Collect every line below that contains the word "values", copying each one in full.

# # # #

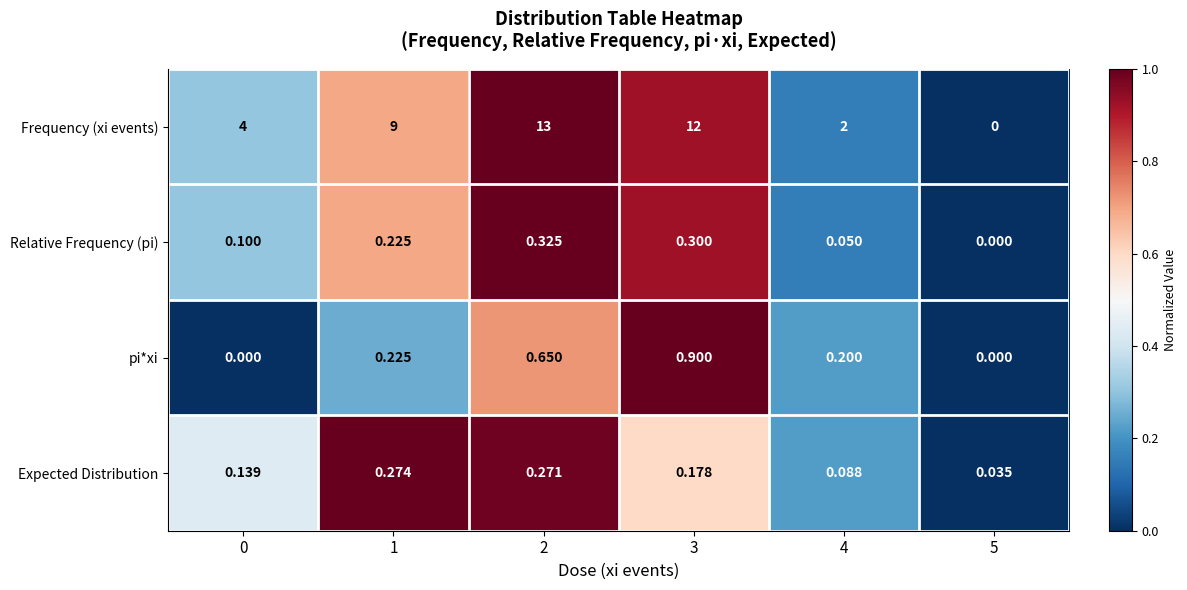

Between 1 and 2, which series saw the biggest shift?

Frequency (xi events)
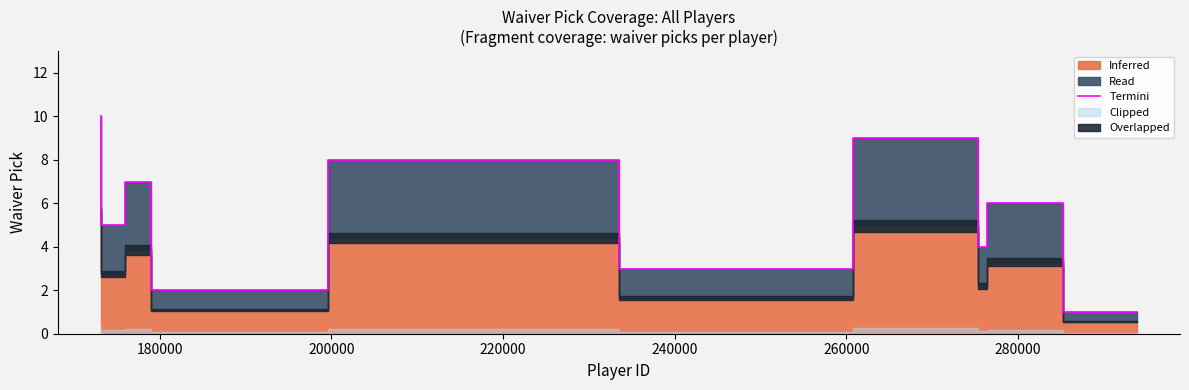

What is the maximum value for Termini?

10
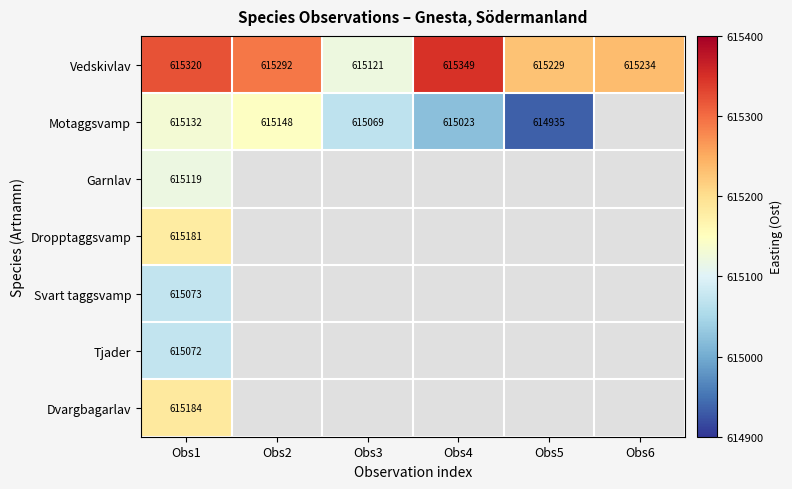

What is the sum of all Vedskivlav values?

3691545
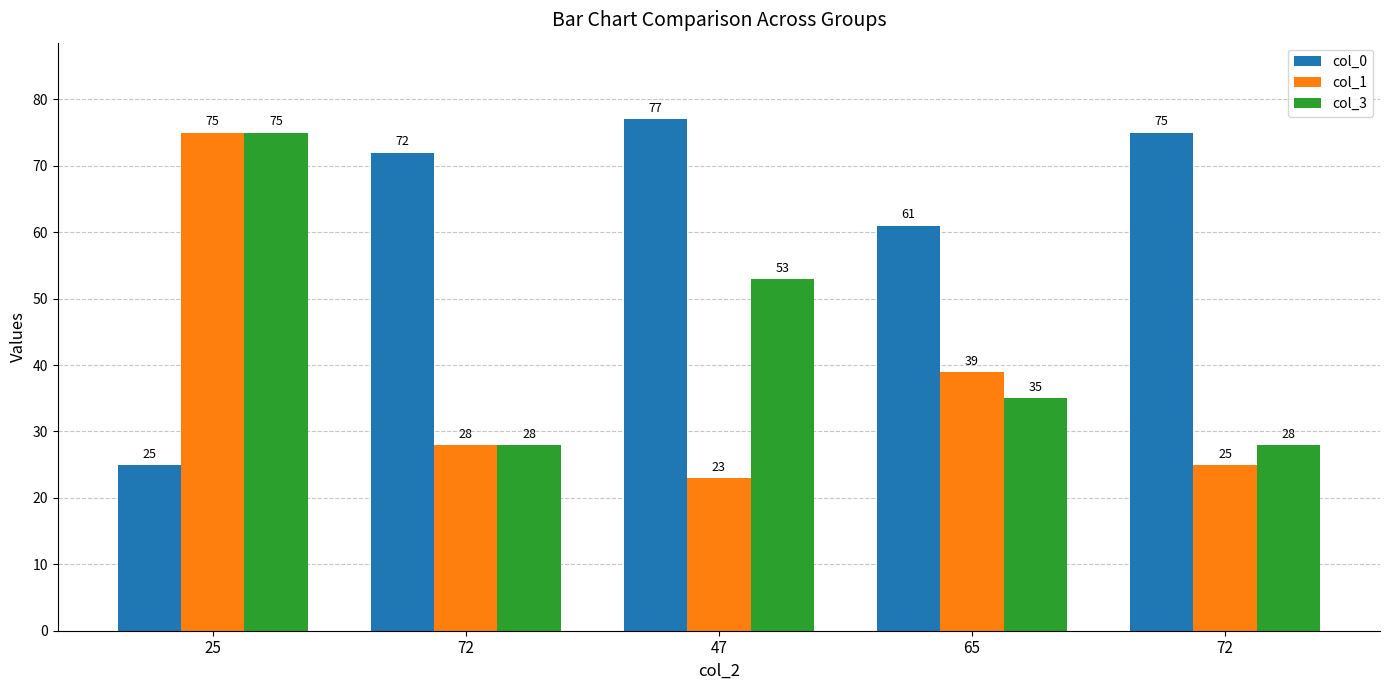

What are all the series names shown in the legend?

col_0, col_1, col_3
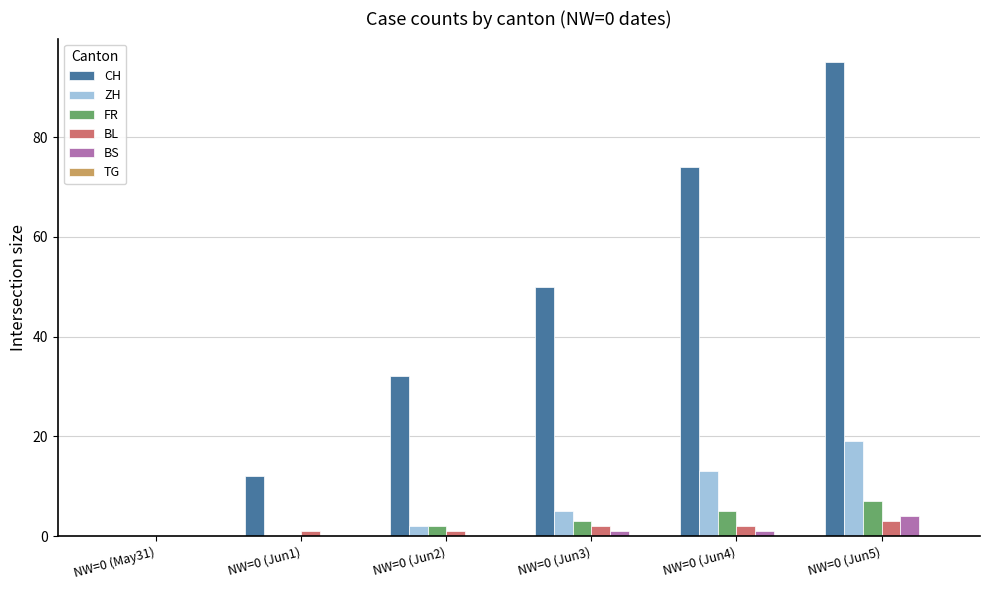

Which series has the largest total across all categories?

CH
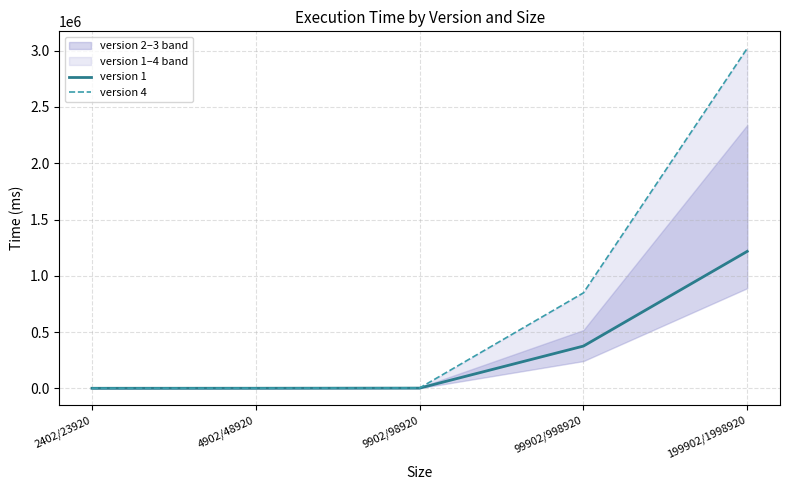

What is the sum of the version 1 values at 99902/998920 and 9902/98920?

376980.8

# # # #

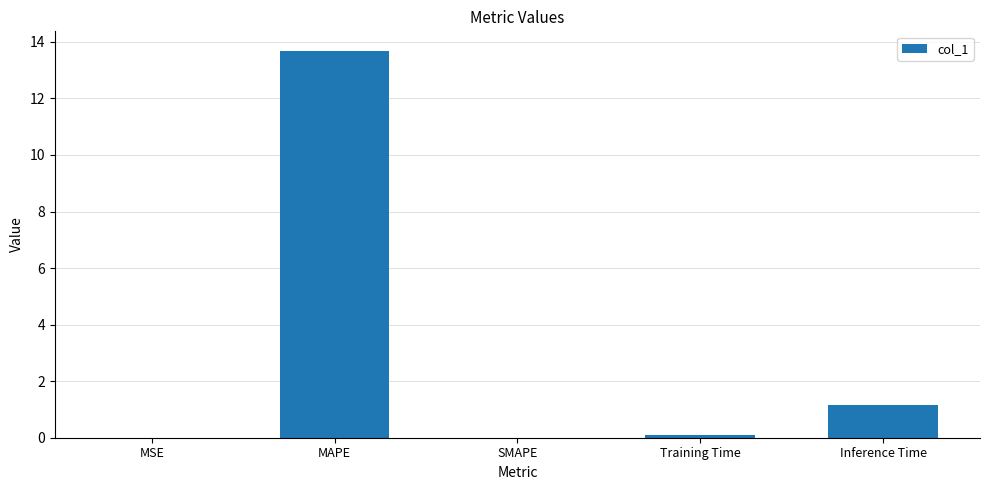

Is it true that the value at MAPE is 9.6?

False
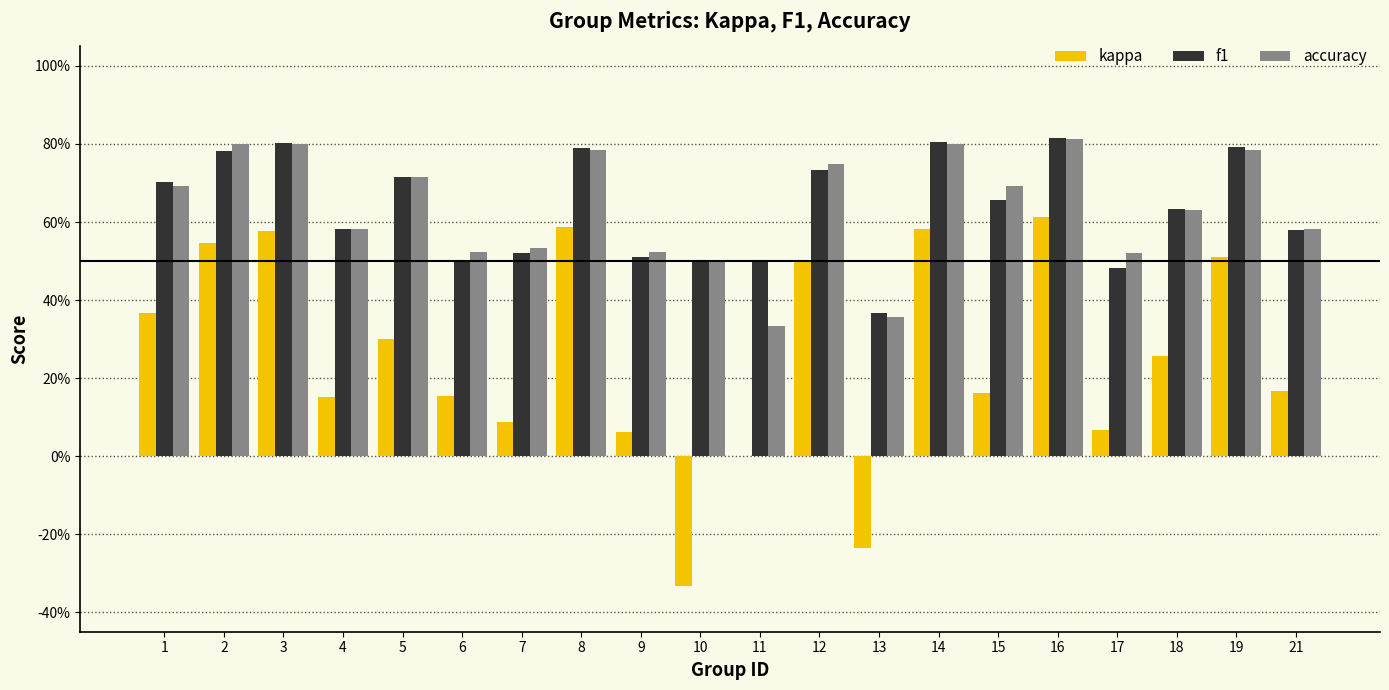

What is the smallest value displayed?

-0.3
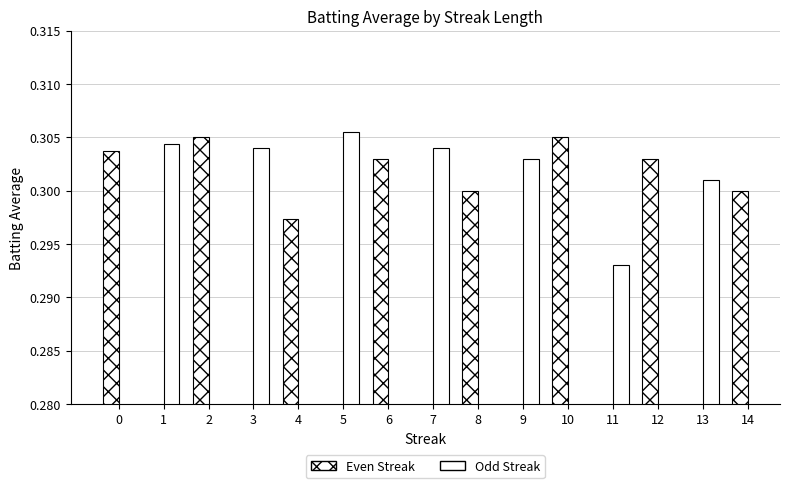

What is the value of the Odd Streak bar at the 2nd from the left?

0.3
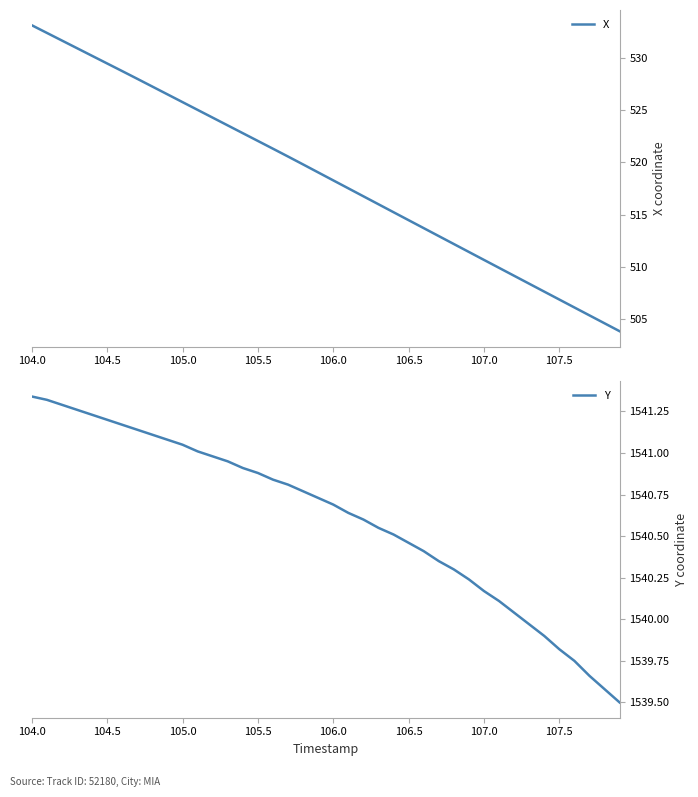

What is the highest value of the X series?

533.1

# # # #

## ANSWER
What is the sum of all Vedskivlav values?
What is the sum of the version 1 values at 99902/998920 and 9902/98920?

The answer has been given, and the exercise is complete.